T-Mobile created the “Flip Your Bat” area where an epic flip was encouraged on video after hitting an imaginary walk-off home run. Hankook Tire brought a “Selfie Wall,” which was pretty self-explanatory and created a unique baseball card of patrons’ favorite poses.
Chevrolet brought several of its newest car and truck models for display, as well as a large video board that played both highlights of baseball and of the vehicles, while Gatorade handed out samples of its newest drink, “Gatorlyte.” (It was pretty good). Capital One activated a mock MLB clubhouse, complete with player lockers filled with memorabilia. The area also served as a place for guest speakers from the baseball world throughout the day.
On The Pier
In addition to all of the activations in the Convention Center, a few miles west on Interstate 10 had baseball mixed with sun and sand.
The Santa Monica Pier — always a bustling hub of activity — played host to the secondary fan engagement area. A large section of the pier was transformed into a baseball-themed party, complete with a concert stage and live music, vendors and another large activation for MLB The Show, which was equally packed as the one downtown.
Something the pier had that the convention center did not was live batting cages. There was one batting cage set up on the edge of the pier, overlooking the beach and ocean, while a second cage was set up on the sand down below.
After getting some swings in, the kids could then move over to the throwing challenge to test their arm strength and accuracy. A small stadium was set up on the sand, which was used for instructions and story time for kids. There was also a Roberto Clemente tribute taking place, where the kids could learn of the great player and humanitarian.

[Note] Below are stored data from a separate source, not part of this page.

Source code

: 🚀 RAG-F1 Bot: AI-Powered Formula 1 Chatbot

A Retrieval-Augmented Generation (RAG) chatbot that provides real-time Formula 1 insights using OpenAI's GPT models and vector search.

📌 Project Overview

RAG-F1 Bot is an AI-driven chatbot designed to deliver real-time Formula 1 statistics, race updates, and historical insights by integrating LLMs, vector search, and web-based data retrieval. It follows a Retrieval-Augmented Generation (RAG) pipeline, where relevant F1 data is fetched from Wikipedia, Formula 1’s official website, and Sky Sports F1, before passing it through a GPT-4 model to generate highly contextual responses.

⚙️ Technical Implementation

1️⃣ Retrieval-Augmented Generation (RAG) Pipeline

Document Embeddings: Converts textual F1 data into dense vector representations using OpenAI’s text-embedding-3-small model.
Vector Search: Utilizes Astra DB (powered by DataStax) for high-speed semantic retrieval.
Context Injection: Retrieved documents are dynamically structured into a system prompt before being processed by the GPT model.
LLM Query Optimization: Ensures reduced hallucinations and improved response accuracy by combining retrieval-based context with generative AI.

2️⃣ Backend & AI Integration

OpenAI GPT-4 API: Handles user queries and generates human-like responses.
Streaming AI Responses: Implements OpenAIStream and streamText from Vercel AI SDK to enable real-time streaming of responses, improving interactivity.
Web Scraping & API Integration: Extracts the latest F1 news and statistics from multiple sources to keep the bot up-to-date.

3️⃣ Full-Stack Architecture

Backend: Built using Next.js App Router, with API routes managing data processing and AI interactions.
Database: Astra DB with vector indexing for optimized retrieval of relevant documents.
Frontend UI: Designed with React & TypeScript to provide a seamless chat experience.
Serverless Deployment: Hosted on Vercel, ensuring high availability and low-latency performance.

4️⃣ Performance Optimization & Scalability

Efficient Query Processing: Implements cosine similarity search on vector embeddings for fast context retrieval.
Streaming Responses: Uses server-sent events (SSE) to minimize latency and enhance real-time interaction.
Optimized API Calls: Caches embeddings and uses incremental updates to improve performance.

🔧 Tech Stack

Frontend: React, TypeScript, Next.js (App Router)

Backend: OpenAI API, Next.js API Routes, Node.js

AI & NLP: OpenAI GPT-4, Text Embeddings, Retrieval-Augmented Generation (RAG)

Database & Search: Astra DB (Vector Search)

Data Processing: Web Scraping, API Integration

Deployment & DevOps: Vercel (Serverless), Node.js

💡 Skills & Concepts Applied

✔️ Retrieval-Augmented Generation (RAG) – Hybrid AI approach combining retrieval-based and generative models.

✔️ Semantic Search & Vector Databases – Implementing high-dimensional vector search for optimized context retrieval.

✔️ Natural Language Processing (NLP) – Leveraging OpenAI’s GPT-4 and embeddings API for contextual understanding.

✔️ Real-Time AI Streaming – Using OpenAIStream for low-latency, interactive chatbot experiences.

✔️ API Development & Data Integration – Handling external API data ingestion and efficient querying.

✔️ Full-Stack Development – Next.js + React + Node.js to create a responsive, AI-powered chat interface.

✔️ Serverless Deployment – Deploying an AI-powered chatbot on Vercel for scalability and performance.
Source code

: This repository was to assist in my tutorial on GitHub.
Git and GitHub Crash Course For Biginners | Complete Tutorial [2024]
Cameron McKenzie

And of course, an activation on the beach wouldn’t be complete without some sand sculptures. There were several, which took several hours to construct and perfect, offering the perfect selfie opportunity on the beach.
Overall, MLB hit a grand slam when it came to fan activations throughout the week in Los Angeles. Most important, the activities attracted a large youth presence, which the sport has been chastised for not focusing on over the past several years.